In questo momento difficile credo sia molto importante tenere vivo l’interesse del pubblico e il Teatro Verdi realizza attraverso le proprie pagine social una campagna promozionale ricchissima, proponendo non solo video musicali realizzati da casa dagli artisti del Verdi anche ma interviste, lezioni, esecuzioni di repertorio

Queste attività, intraprese a Trieste e altrove, possono contenere in nuce qualche pericolo per la sopravvivenza della musica dal vivo?

Non credo che la musica del vivo corra alcun pericolo, queste iniziative sono molto utili per mantenere viva la fiamma, la musica tornerà a scaldarci nei teatri e nelle sale da concerto

Il Teatro Verdi è stato costretto a cancellare le produzioni di La Bohème, Pagliacci e Macbeth. Quale è stata, per lei, la rinuncia più dolorosa?

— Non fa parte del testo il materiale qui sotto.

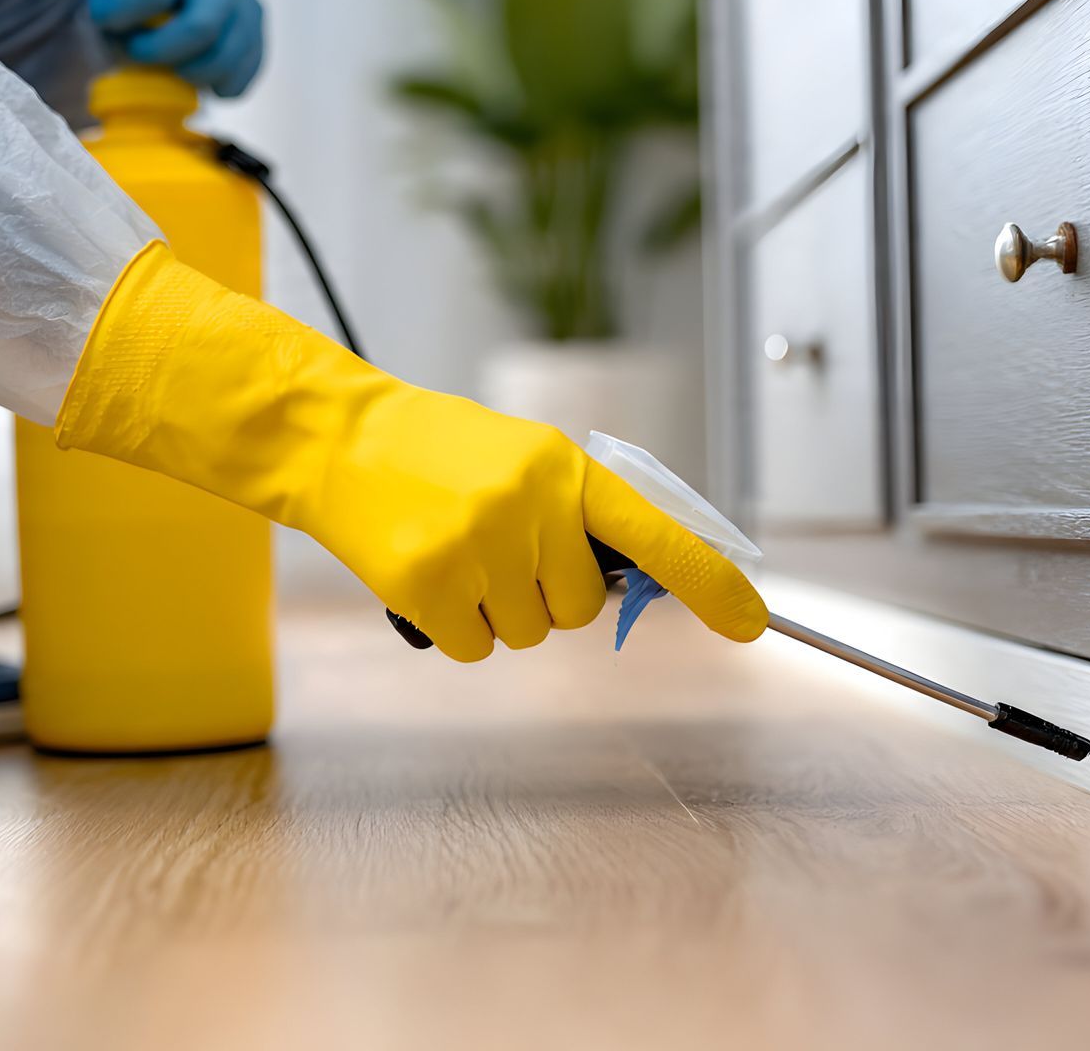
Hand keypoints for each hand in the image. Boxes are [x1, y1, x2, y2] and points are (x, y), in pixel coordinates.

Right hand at [56, 244, 770, 661]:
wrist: (337, 440)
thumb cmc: (436, 452)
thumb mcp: (523, 460)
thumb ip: (579, 516)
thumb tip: (636, 587)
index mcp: (566, 470)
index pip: (657, 533)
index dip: (709, 582)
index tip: (752, 622)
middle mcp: (531, 507)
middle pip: (580, 608)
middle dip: (546, 594)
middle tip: (498, 548)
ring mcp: (479, 549)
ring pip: (526, 634)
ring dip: (495, 611)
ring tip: (454, 551)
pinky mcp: (430, 588)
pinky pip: (473, 650)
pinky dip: (453, 629)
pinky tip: (427, 576)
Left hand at [89, 0, 264, 97]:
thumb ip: (113, 5)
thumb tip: (124, 44)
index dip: (123, 16)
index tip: (109, 23)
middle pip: (201, 28)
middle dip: (162, 51)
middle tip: (140, 53)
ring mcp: (246, 7)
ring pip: (225, 58)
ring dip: (190, 74)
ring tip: (172, 68)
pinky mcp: (258, 38)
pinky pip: (240, 80)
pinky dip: (214, 88)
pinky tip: (196, 74)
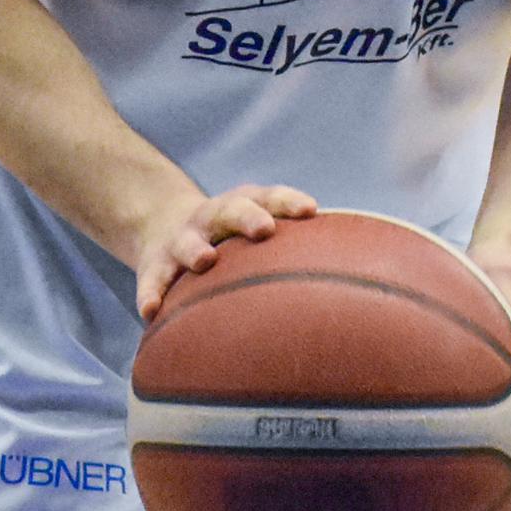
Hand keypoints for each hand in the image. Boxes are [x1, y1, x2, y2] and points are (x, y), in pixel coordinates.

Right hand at [133, 181, 317, 320]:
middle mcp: (213, 218)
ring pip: (189, 241)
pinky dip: (150, 293)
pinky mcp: (154, 265)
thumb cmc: (230, 239)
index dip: (289, 202)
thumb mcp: (257, 232)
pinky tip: (151, 313)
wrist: (164, 226)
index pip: (271, 197)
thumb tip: (361, 281)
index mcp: (244, 207)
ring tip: (204, 261)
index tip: (311, 211)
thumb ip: (296, 252)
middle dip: (249, 217)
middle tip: (264, 229)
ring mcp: (182, 239)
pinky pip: (150, 280)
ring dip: (196, 248)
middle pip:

Naturalmente è strettamente personale, ma dover rinunciare a Pagliacci mi ha toccato particolarmente, la considero un capolavoro, inoltre mancava da parecchi anni nel nostro teatro.

Ci dia una specie di personale rendering di una recita teatrale che si svolgerà nel dicembre 2020. Come se la immagina?

Se nella memoria collettiva ci sarà come credo un prima e un dopo Corona Virus mi immagino due spettacoli nella stessa serata, un’opera di repertorio e una inedita di nuova composizione. Mi auguro fortemente che il pubblico potrà sedersi in teatro senza la mascherina perché vorrà dire che abbiamo superato questo momento e siamo tornati alla normalità, forse con un pizzico di coscienza in più.

Grazie per la disponibilità, Francesca.